Он помнил только, как продолжал любезничать с Ксирис, как на прощанье щупал ее резиновые ягодицы, хотя Коржаков указывал ему на камеры слежения. Потом все смеялись остротам отошедшего от обиды Коржакова и внимательно слушали Гольдмана, говорившего что-то короткое, но очень важное; Ксения при этом кивала молча головой, а потом тоже говорила о чем-то страшно интересном и остро-таинственном. После чего Ельцин сказал: «Наше слово твердое, царское». И что еще? Ах, да: «Похороним царя-батюшку с почестями». Потом подошел какой-то длинный мужик в очках. Кажется, это был Клаус Кинкель, министр иностранных дел Германии. Ему Ельцин пообещал восстановить республику немцев Поволжья, а тем, кто не захочет жить в республике, построить дома в Питере и в Москве или в окрестностях обеих столиц. Построить компактно, чтобы каждая такая стройка стала отдельным населенным пунктом только для немцев, вроде Кукуевой слободы, которая существовала еще при Петре Первом. Ельцин ему все пообещал, пожал Кинкелю руку. Тот уже повернулся, чтобы отчалить, но Ельцин догнал его и снова несколько раз пожал колбаснику руку, повторяя: «Наше слово царское, верное». И еще что-то пообещал… Что? Ну?! Никак не вспомнить…

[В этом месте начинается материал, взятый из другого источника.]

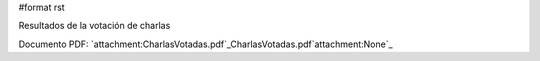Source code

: #format rst

Resultados de la votación de charlas

Documento PDF: `attachment:CharlasVotadas.pdf`_CharlasVotadas.pdf`attachment:None`_

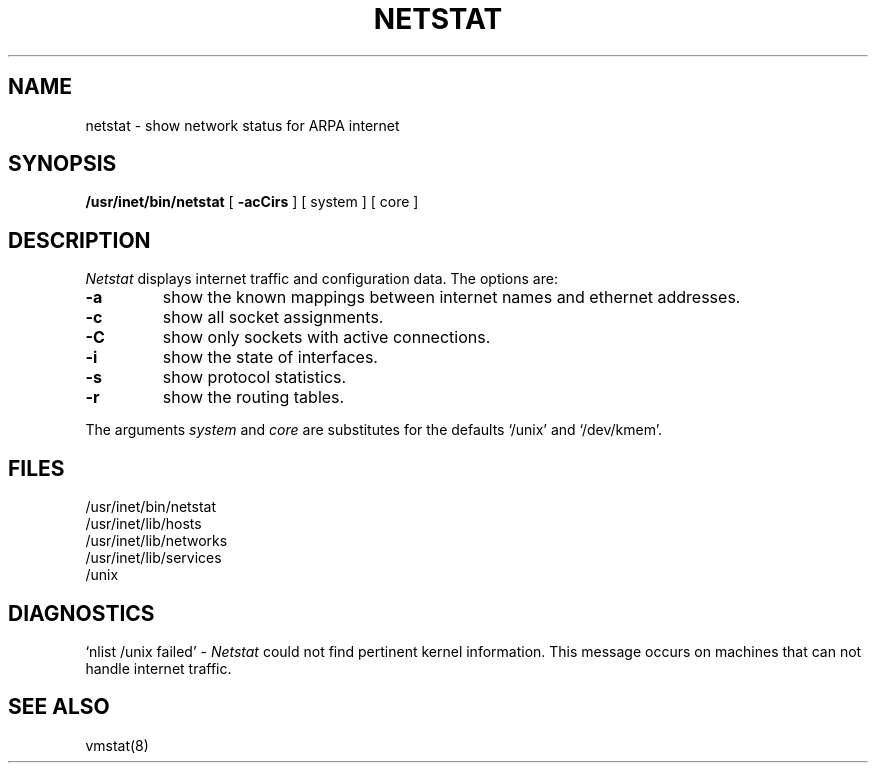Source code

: .TH NETSTAT 8 research
.SH NAME
netstat \- show network status for ARPA internet
.SH SYNOPSIS
.B /usr/inet/bin/netstat
[ 
.B \-acCirs
] [
system
] [
core
]
.SH DESCRIPTION
.I Netstat 
displays internet traffic and configuration
data.
The options are:
.TP
.B \-a
show the known mappings between internet names and
ethernet addresses.
.TP
.B \-c
show all socket assignments.
.TP
.B \-C
show only sockets with active connections.
.TP
.B \-i
show the state of interfaces.
.TP
.B \-s
show protocol statistics.
.TP
.B \-r
show the routing tables.
.PP
The arguments 
.I system
and
.I core
are substitutes for the defaults `/unix' and `/dev/kmem'.
.SH FILES
/usr/inet/bin/netstat
.br
/usr/inet/lib/hosts
.br
/usr/inet/lib/networks
.br
/usr/inet/lib/services
.br
/unix
.SH DIAGNOSTICS
`nlist /unix failed' \- 
.I Netstat
could not find pertinent kernel information.
This message occurs on machines that can not handle internet traffic.
.SH SEE ALSO
vmstat(8)
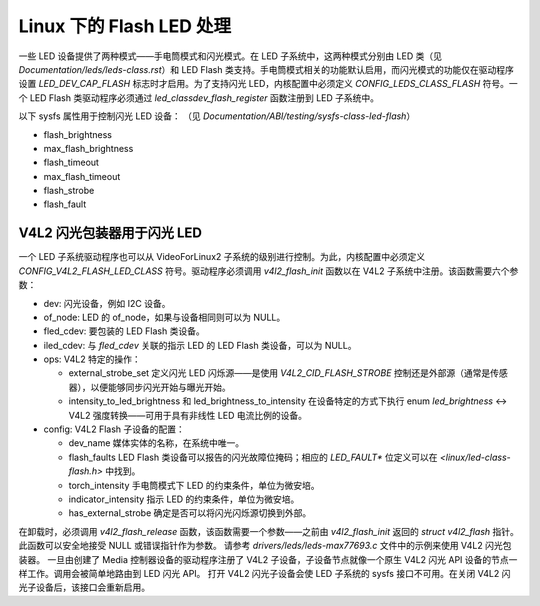 ==============================
Linux 下的 Flash LED 处理
==============================

一些 LED 设备提供了两种模式——手电筒模式和闪光模式。在 LED 子系统中，这两种模式分别由 LED 类（见 `Documentation/leds/leds-class.rst`）和 LED Flash 类支持。手电筒模式相关的功能默认启用，而闪光模式的功能仅在驱动程序设置 `LED_DEV_CAP_FLASH` 标志时才启用。为了支持闪光 LED，内核配置中必须定义 `CONFIG_LEDS_CLASS_FLASH` 符号。一个 LED Flash 类驱动程序必须通过 `led_classdev_flash_register` 函数注册到 LED 子系统中。

以下 sysfs 属性用于控制闪光 LED 设备：
（见 `Documentation/ABI/testing/sysfs-class-led-flash`）

- flash_brightness
- max_flash_brightness
- flash_timeout
- max_flash_timeout
- flash_strobe
- flash_fault

V4L2 闪光包装器用于闪光 LED
=================================

一个 LED 子系统驱动程序也可以从 VideoForLinux2 子系统的级别进行控制。为此，内核配置中必须定义 `CONFIG_V4L2_FLASH_LED_CLASS` 符号。驱动程序必须调用 `v4l2_flash_init` 函数以在 V4L2 子系统中注册。该函数需要六个参数：

- dev:
  闪光设备，例如 I2C 设备。
- of_node:
  LED 的 of_node，如果与设备相同则可以为 NULL。
- fled_cdev:
  要包装的 LED Flash 类设备。
- iled_cdev:
  与 `fled_cdev` 关联的指示 LED 的 LED Flash 类设备，可以为 NULL。
- ops:
  V4L2 特定的操作：

  * external_strobe_set
    定义闪光 LED 闪烁源——是使用 `V4L2_CID_FLASH_STROBE` 控制还是外部源（通常是传感器），以便能够同步闪光开始与曝光开始。
  * intensity_to_led_brightness 和 led_brightness_to_intensity
    在设备特定的方式下执行 enum `led_brightness` <-> V4L2 强度转换——可用于具有非线性 LED 电流比例的设备。
- config:
  V4L2 Flash 子设备的配置：

  * dev_name
    媒体实体的名称，在系统中唯一。
  * flash_faults
    LED Flash 类设备可以报告的闪光故障位掩码；相应的 `LED_FAULT*` 位定义可以在 `<linux/led-class-flash.h>` 中找到。
  * torch_intensity
    手电筒模式下 LED 的约束条件，单位为微安培。
  * indicator_intensity
    指示 LED 的约束条件，单位为微安培。
  * has_external_strobe
    确定是否可以将闪光闪烁源切换到外部。

在卸载时，必须调用 `v4l2_flash_release` 函数，该函数需要一个参数——之前由 `v4l2_flash_init` 返回的 `struct v4l2_flash` 指针。此函数可以安全地接受 NULL 或错误指针作为参数。
请参考 `drivers/leds/leds-max77693.c` 文件中的示例来使用 V4L2 闪光包装器。
一旦由创建了 Media 控制器设备的驱动程序注册了 V4L2 子设备，子设备节点就像一个原生 V4L2 闪光 API 设备的节点一样工作。调用会被简单地路由到 LED 闪光 API。
打开 V4L2 闪光子设备会使 LED 子系统的 sysfs 接口不可用。在关闭 V4L2 闪光子设备后，该接口会重新启用。
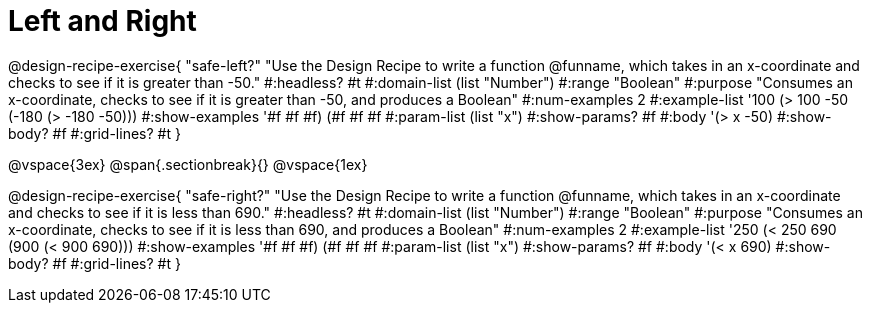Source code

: = Left and Right

++++
<style>
.recipe_word_problem {margin: 1ex 0ex; }
</style>
++++

@design-recipe-exercise{ "safe-left?" 
"Use the Design Recipe to write a function @funname, which takes in an x-coordinate and checks to see if it is greater than -50."
  #:headless? #t
  #:domain-list (list "Number")
  #:range "Boolean"
  #:purpose "Consumes an x-coordinate, checks to see if it is greater than -50, and produces a Boolean"
  #:num-examples 2
  #:example-list '((100 (> 100 -50))
                   (-180 (> -180 -50)))
  #:show-examples '((#f #f #f) (#f #f #f))
  #:param-list (list "x")
  #:show-params? #f
  #:body '(> x -50)
  #:show-body? #f 
  #:grid-lines? #t 
}

@vspace{3ex}
@span{.sectionbreak}{}
@vspace{1ex}

@design-recipe-exercise{ "safe-right?" 
"Use the Design Recipe to write a function @funname, which takes in an x-coordinate and checks to see if it is less than 690."
  #:headless? #t
  #:domain-list (list "Number")
  #:range "Boolean"
  #:purpose "Consumes an x-coordinate, checks to see if it is less than 690, and produces a Boolean"
  #:num-examples 2
  #:example-list '((250 (< 250 690))
                   (900 (< 900 690)))
  #:show-examples '((#f #f #f) (#f #f #f))
  #:param-list (list "x")
  #:show-params? #f
  #:body '(< x 690)
  #:show-body? #f 
  #:grid-lines? #t 
}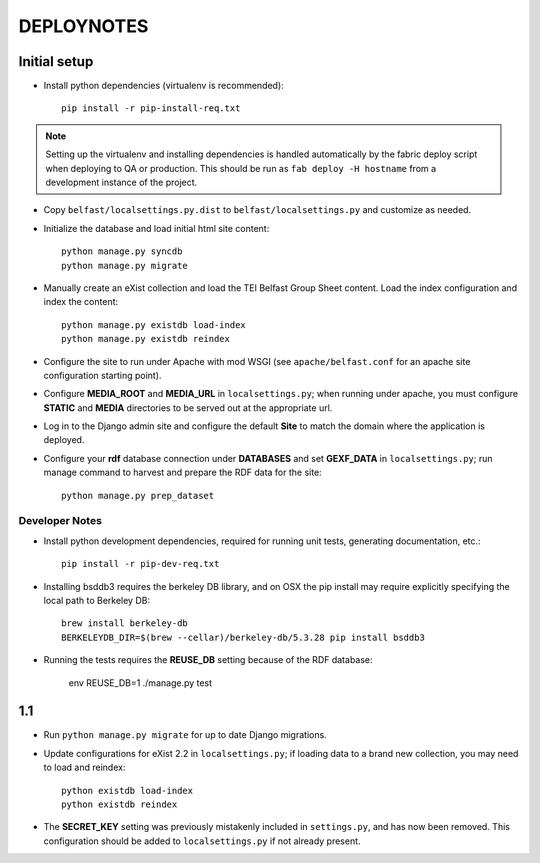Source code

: .. _DEPLOYNOTES:

DEPLOYNOTES
===========

Initial setup
-------------


* Install python dependencies (virtualenv is recommended)::

    pip install -r pip-install-req.txt

.. Note::

   Setting up the virtualenv and installing dependencies is handled
   automatically by the fabric deploy script when deploying to QA or production.
   This should be run as ``fab deploy -H hostname`` from a development
   instance of the project.

* Copy ``belfast/localsettings.py.dist`` to ``belfast/localsettings.py``
  and customize as needed.

* Initialize the database and load initial html site content::

    python manage.py syncdb
    python manage.py migrate

* Manually create an eXist collection and load the TEI Belfast Group Sheet
  content. Load the index configuration and index the content::

    python manage.py existdb load-index
    python manage.py existdb reindex

* Configure the site to run under Apache with mod WSGI (see ``apache/belfast.conf``
  for an apache site configuration starting point).

* Configure **MEDIA_ROOT** and **MEDIA_URL** in ``localsettings.py``;
  when running under apache, you must configure **STATIC** and **MEDIA**
  directories to be served out at the appropriate url.

* Log in to the Django admin site and configure the default **Site**
  to match the domain where the application is deployed.

* Configure your **rdf** database connection under **DATABASES** and set
  **GEXF_DATA** in ``localsettings.py``; run manage command to harvest
  and prepare the RDF data for the site::

    python manage.py prep_dataset


Developer Notes
^^^^^^^^^^^^^^^

* Install python development dependencies, required for running unit tests,
  generating documentation, etc.::

    pip install -r pip-dev-req.txt


* Installing bsddb3 requires the berkeley DB library, and on OSX the pip install
  may require explicitly specifying the local path to Berkeley DB::

    brew install berkeley-db
    BERKELEYDB_DIR=$(brew --cellar)/berkeley-db/5.3.28 pip install bsddb3

* Running the tests requires the **REUSE_DB** setting because of the RDF
  database:

     env REUSE_DB=1 ./manage.py test



1.1
---

* Run ``python manage.py migrate`` for up to date Django migrations.
* Update configurations for eXist 2.2 in ``localsettings.py``; if loading
  data to a brand new collection, you may need to load and reindex::

    python existdb load-index
    python existdb reindex

* The **SECRET_KEY** setting was previously mistakenly included in
  ``settings.py``, and has now been removed.  This configuration should
  be added to ``localsettings.py`` if not already present.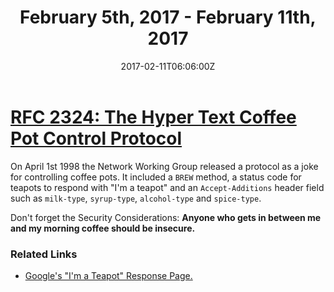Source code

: #+TITLE: February 5th, 2017 - February 11th, 2017
#+DATE: 2017-02-11T06:06:00Z
#+SLUG: week-five
#+DRAFT: true

* [[https://tools.ietf.org/html/rfc2324][RFC 2324: The Hyper Text Coffee Pot Control Protocol]] 

On April 1st 1998 the Network Working Group released a protocol as a joke for controlling coffee pots. It included a =BREW= method, a status code for teapots to respond with "I'm a teapot" and an =Accept-Additions= header field such as =milk-type=, =syrup-type=, =alcohol-type= and =spice-type=. 

Don't forget the Security Considerations: *Anyone who gets in between me and my morning coffee should be insecure.*

*** Related Links 

- [[https://www.google.com/teapot][Google's "I'm a Teapot" Response Page.]]
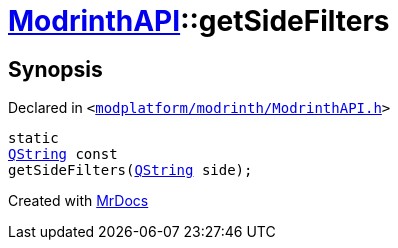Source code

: [#ModrinthAPI-getSideFilters]
= xref:ModrinthAPI.adoc[ModrinthAPI]::getSideFilters
:relfileprefix: ../
:mrdocs:


== Synopsis

Declared in `&lt;https://github.com/PrismLauncher/PrismLauncher/blob/develop/launcher/modplatform/modrinth/ModrinthAPI.h#L72[modplatform&sol;modrinth&sol;ModrinthAPI&period;h]&gt;`

[source,cpp,subs="verbatim,replacements,macros,-callouts"]
----
static
xref:QString.adoc[QString] const
getSideFilters(xref:QString.adoc[QString] side);
----



[.small]#Created with https://www.mrdocs.com[MrDocs]#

…Коржаков продолжал ему рассказывать о русском золоте, попавшем в ту или иную страну, но Ельцин уже его не слушал. Дремотное оцепенение овладело им, и он на несколько минут заснул с открытыми глазами. Потом вздрогнул, пришел в себя и спросил:
– А вот то, государственное золото? Которое в Англии?
– Горбачев говорил о нем с Тэтчер еще в девяносто первом, – ответил Коржаков. – Кажется, он хотел отдать или уже отдал его за ленд-лиз. Надо уточнить.
– Такую прорву рыжья за тушенку? – изумился Ельцин. – Не поверю. Наверное, захапал себе. Украл, можно сказать, у государства, чтобы бриллианты Райке оплачивать.
Коржаков подумал.
– Вообще-то говоря, Горбачева можно судить и посадить лет на десять. За превышение полномочий. Он не имел права в любом случае распоряжаться этим золотом самолично. Так что отправить его по этапу за это – проще простого.
– На кой черт он мне сейчас такой нужен? – проворчал Ельцин. – Дырявый мешок с дерьмом. Вот если бы эта информация попала ко мне в восемьдесят девятом или хотя бы в девяностом году… Тогда бы я сделал из него пиццу-хат [11] ! Он бы у меня живо стал государственным преступником. Вором.
11
Президент СССР Горбачев снимался в американских рекламных роликах и рекламировал пиццу-хат.
– Так и теперь не поздно, – сказал Коржаков.
– Поздно, – возразил Ельцин. – Только вонь пойдет на весь свет, всех зальет своим словесным поносом. А что эта Ксенька хотела?
– Ксирис? Сказала, что Романовы хотят вступить в наследство.
– Так пусть идут и вступают, – разрешил Ельцин.
Коржаков вздохнул.
– Давайте я вам еще чаю налью… Им нужны свидетельства о смерти царской семьи. И доказательства того, что их действительно расстреляли в доме Ипатьева.
Ельцин, как до него Горбачев, удивился.
– Зачем? Ведь расстреляли же! Есть документы, есть или еще совсем недавно были свидетели. Помню, был такой комендант дома Ипатьева… Юровский… как его? Яков.
– Янкель, – подсказал Коржаков.
– Врешь! – рассердился Ельцин. – Яков его звали, точно помню! Вы теперь всех, кто в царя стрелял, хотите сделать евреями. Ты что – антисемит? Так сразу и скажи! Я, может, тоже антисемит. Можешь от меня не таиться.
– Я не антисемит, – хохотнул Коржаков. – Но Юровский действительно был евреем. Правда, он потом лютеранство принял.